● Activity 1:
In the library description below, what do the temporary payoff matrix changes represent? Answer in one to three sentences.
● Activity 2:
Extend the library description below, beginning right after its final heading.

● Excerpt provided:

---------------

This Python library simulates two-player strategic interactions with memory-based decision-making, exogenous shocks, and recovery dynamics. It is designed for research on norm formation, stability, and recovery following temporary disruptions to the payoff environment.

The project enables researchers to conduct large-scale Monte Carlo simulations across parameter spaces, analyze how agents' behavioral patterns respond to shocks, and measure recovery times to equilibrium. It is particularly useful for studying the robustness of social conventions and norms in dynamic game-theoretic settings.

Key Features

  • Two-Player Game Engine: Configurable N×M games with arbitrary payoff matrices for both players
  • Memory-Based Behavior: Agents remember past joint actions and base decisions on that history
  • Multiple Response Rules:
    • Exhaustive best responses (condition on distinct actions observed in history)
    • Expected payoff maximization (empirical frequency-based expectations)
    • Epsilon-greedy stochastic actions for bounded rationality
  • Shock Analysis:
    • Temporary payoff matrix changes to represent exogenous disruptions
    • Track pre-shock, post-shock, and recovery-phase frequencies
    • Measure time-to-recovery for each action pair
  • Initial State Modes:
    • Random initial histories
    • Balanced distributions
    • Canonical (exhaustive enumeration) distributions
  • Comprehensive Analysis & Visualization:
    • Pre/post-shock frequency comparisons
    • Recovery time distributions
    • Heatmaps across memory length and noise parameters
    • Recovery rate statistics
    • Individual trajectory plotting
  • Monte Carlo Sensitivity Analysis: Systematic parameter sweeps with parallel Monte Carlo runs

Installation

Prerequisites

  • Python 3.11+
  • Conda (recommended) or pip

Using Conda (Recommended)

---------------

● Data:
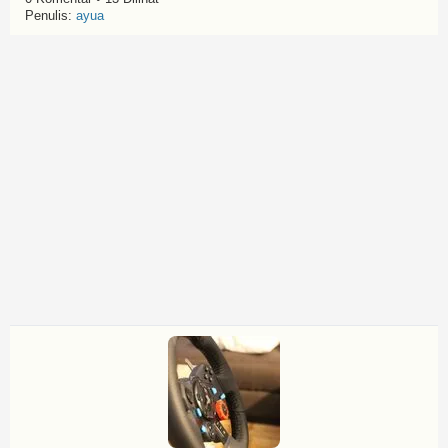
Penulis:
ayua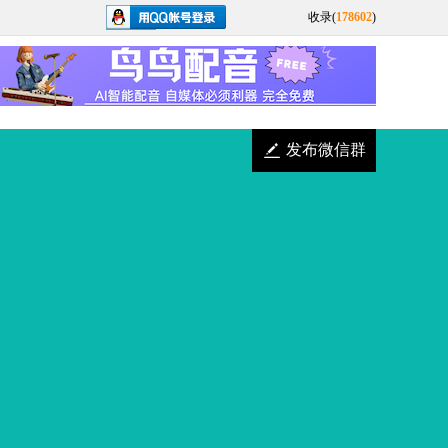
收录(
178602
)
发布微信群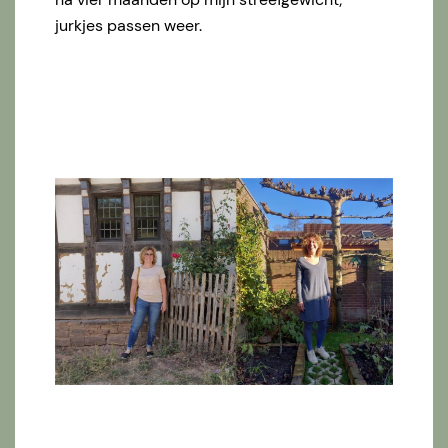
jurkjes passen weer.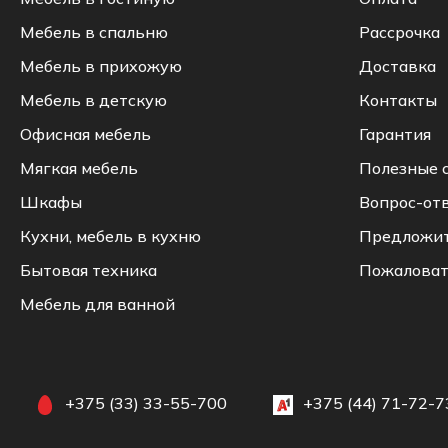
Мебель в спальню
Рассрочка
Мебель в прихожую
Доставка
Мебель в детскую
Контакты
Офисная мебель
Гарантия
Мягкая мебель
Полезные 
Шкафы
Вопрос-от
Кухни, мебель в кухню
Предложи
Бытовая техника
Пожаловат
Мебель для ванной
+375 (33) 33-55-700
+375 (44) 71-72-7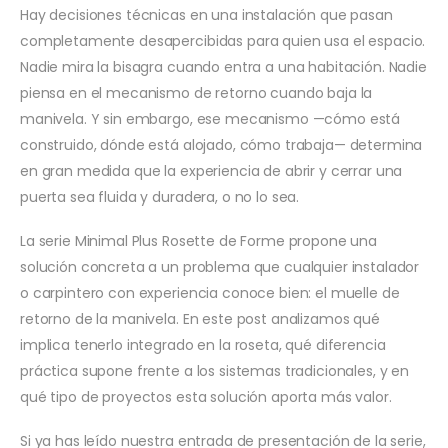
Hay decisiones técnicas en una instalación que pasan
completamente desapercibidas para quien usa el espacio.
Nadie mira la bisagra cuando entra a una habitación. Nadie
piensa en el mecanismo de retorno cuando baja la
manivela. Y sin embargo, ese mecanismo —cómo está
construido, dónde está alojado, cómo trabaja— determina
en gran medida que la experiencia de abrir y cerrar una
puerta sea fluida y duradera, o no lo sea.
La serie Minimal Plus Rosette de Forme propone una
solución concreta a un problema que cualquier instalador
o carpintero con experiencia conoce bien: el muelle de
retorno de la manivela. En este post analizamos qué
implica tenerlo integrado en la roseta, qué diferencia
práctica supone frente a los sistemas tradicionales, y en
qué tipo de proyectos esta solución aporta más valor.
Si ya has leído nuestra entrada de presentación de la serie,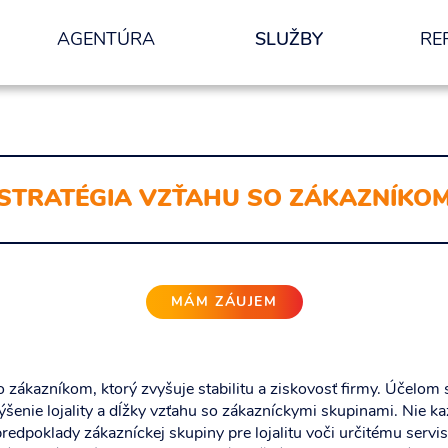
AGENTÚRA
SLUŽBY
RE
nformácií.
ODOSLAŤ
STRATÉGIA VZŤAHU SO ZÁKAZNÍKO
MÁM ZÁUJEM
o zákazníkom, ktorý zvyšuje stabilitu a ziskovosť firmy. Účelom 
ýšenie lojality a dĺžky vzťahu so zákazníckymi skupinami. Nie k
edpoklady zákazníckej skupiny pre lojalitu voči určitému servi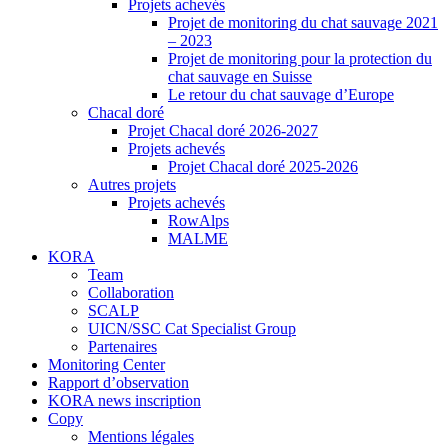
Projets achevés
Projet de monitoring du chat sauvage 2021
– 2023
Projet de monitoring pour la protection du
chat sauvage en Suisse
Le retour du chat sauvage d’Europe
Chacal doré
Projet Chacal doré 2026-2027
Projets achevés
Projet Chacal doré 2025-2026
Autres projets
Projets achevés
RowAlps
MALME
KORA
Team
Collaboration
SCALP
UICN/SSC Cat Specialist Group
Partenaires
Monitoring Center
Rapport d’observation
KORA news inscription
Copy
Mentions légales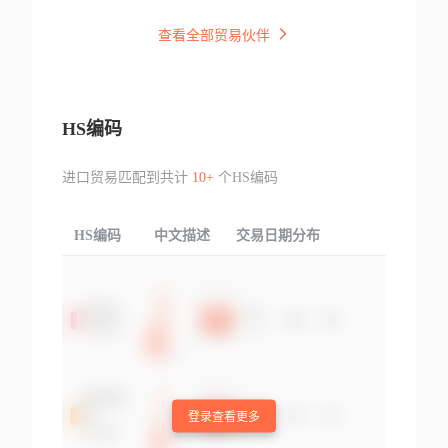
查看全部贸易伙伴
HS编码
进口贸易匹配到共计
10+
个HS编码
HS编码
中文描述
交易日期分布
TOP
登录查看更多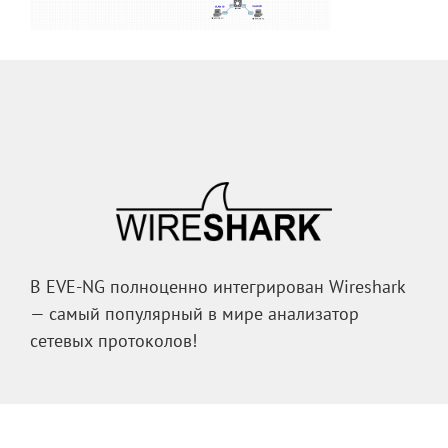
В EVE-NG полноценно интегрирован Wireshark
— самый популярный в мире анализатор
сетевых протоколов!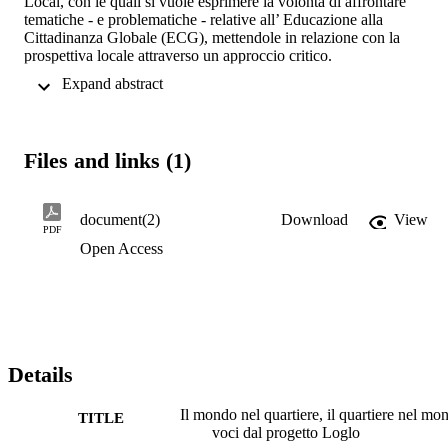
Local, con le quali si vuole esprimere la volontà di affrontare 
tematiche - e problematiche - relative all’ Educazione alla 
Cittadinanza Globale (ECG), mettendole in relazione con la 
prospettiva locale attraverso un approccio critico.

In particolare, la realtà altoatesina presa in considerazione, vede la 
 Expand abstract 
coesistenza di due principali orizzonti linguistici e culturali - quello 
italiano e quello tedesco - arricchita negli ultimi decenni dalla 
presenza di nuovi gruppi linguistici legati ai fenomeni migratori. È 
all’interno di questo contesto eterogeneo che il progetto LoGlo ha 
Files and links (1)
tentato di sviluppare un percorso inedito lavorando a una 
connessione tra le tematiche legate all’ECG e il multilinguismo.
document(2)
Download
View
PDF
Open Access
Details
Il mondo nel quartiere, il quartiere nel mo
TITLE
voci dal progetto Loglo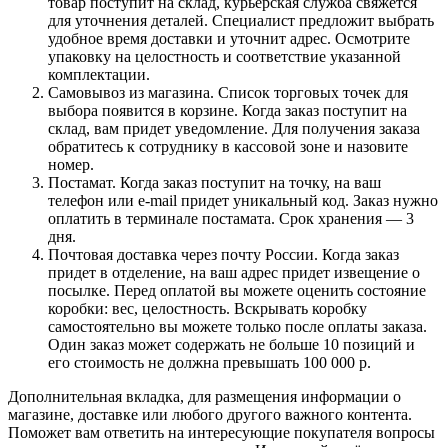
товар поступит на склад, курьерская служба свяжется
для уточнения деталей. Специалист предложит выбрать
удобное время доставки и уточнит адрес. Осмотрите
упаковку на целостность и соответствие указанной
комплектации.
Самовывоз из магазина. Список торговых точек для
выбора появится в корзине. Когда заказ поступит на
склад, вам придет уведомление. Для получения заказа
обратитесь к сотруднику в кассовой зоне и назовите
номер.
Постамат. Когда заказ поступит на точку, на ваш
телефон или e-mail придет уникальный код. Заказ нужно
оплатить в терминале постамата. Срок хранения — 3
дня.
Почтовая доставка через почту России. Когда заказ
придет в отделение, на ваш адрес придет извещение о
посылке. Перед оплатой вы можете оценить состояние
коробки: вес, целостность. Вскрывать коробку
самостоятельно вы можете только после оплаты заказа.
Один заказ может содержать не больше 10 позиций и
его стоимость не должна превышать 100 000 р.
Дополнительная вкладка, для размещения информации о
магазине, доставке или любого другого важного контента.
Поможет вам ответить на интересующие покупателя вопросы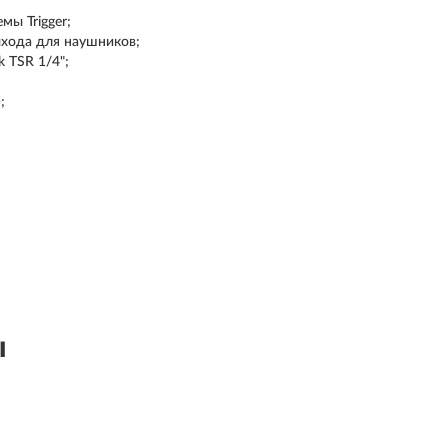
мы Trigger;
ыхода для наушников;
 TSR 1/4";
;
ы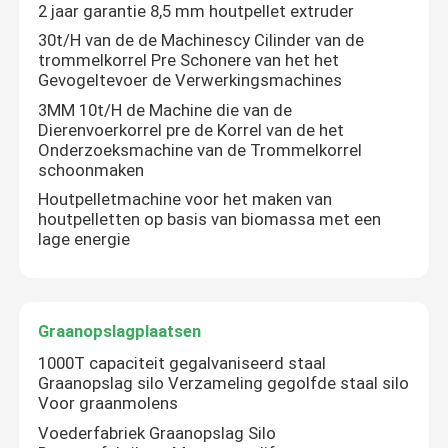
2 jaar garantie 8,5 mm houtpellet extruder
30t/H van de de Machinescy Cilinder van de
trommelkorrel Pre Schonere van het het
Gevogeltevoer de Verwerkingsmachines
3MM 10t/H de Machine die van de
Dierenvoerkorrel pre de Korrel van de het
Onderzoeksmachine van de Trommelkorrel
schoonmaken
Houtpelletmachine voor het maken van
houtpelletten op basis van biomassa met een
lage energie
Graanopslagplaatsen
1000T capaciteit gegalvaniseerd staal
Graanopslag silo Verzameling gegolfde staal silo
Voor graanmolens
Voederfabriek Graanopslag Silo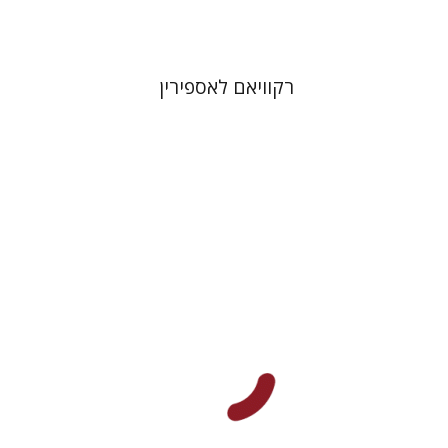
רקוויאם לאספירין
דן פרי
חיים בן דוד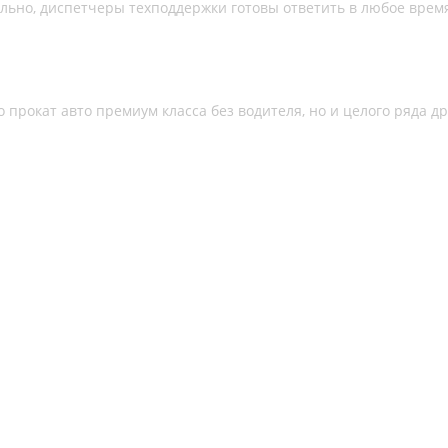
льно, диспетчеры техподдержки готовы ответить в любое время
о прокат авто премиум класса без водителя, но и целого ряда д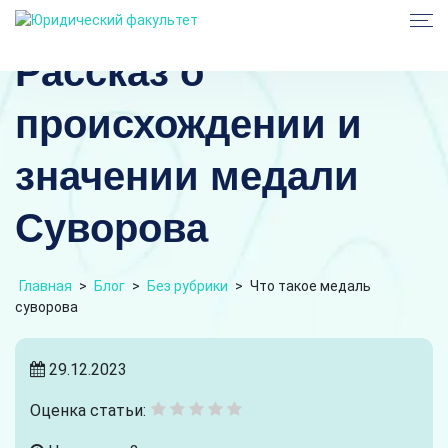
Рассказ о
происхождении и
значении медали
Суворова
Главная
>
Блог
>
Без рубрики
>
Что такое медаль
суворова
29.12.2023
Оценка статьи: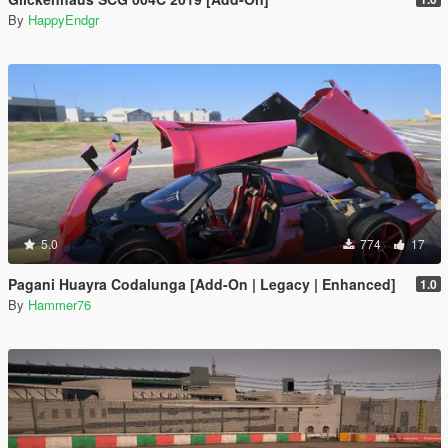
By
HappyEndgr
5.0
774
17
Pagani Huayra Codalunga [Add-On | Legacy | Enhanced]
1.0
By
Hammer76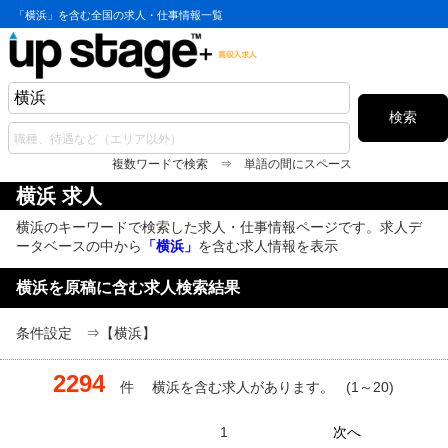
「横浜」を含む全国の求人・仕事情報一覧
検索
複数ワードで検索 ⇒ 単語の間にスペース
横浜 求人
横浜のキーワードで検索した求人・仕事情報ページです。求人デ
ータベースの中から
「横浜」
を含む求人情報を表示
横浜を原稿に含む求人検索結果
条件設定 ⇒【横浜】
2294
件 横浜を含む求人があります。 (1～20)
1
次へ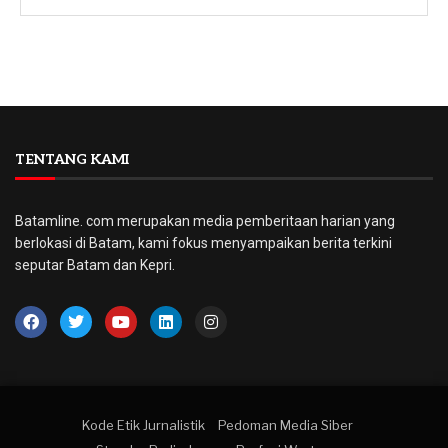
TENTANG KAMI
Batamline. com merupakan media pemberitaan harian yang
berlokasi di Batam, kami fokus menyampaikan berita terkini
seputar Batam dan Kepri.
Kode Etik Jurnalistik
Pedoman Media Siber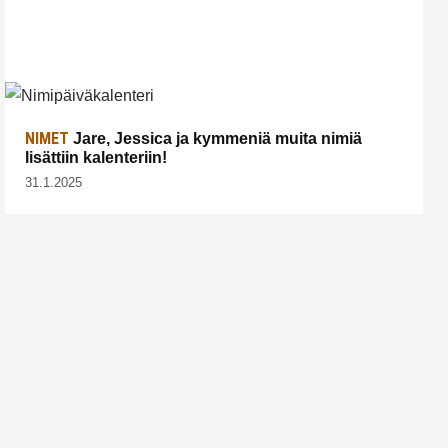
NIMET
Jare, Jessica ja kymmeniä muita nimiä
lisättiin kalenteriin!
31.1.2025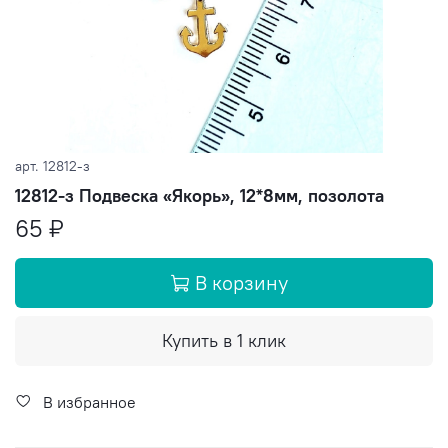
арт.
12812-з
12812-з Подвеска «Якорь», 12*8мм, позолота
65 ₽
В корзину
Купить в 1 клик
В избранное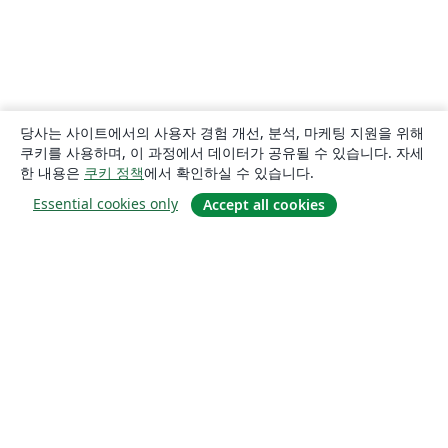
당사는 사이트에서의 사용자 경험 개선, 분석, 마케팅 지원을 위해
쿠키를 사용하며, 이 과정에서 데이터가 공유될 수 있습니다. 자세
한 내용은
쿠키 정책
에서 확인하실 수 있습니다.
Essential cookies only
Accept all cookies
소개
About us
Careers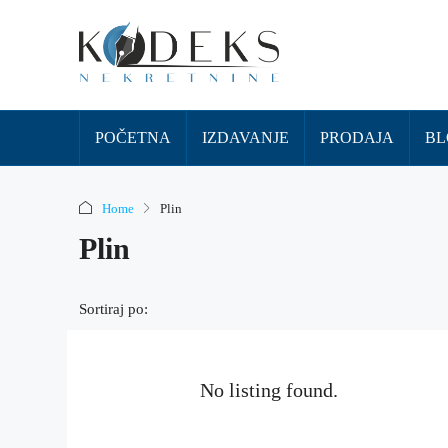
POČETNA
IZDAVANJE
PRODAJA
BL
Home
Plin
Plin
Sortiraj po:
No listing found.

---------------

● Answer area 1:
The temporary payoff matrix changes represent exogenous disruptions, which are temporary disruptions to the payoff environment in which the two players interact.

● Answer area 2:
conda env create -f environment.yml
conda activate game-sim-env

Using pip

If you prefer pip, install the required packages:

pip install numpy pandas matplotlib seaborn openpyxl

Project Structure

.
├── README.md                      # This file
├── environment.yml                # Conda environment specification
│
├── simulation.py                  # Core simulation engine
│   ├── simulate_two_player_game()          # Basic game simulation
│   ├── simulate_with_shock()               # Game simulation with payoff shocks
│   ├── run_sensitivity_with_shock()        # Monte Carlo sensitivity analysis
│   └── compute_*_frequencies()             # Recovery time calculations
│
├── response_functions.py          # Decision-making strategies
│   ├── exhaustive_epsilon_policy_*()       # Exhaustive best response policies
│   ├── expected_payoff_policy_*()          # Expected payoff maximization policies
│   └── unified_response()                  # Policy selector wrapper
│
├── analysis.py                    # Result aggregation & reporting
│   ├── build_table_norm_epsilon_memory()   # Master results table
│   ├── build_table_norm_shock_pair()       # Shock outcome analysis
│   └── build_table_norm_initial_state_bin()# Initial state sensitivity
│
├── plotting.py                    # Visualization functions
│   ├── plot_pre_post_frequency_overall()   # Summary bar chart
│   ├── plot_recovery_*_allpairs()          # Recovery vs parameters
│   ├── plot_pre_shock_heatmap_grid()       # Heatmaps (2×2 subplots)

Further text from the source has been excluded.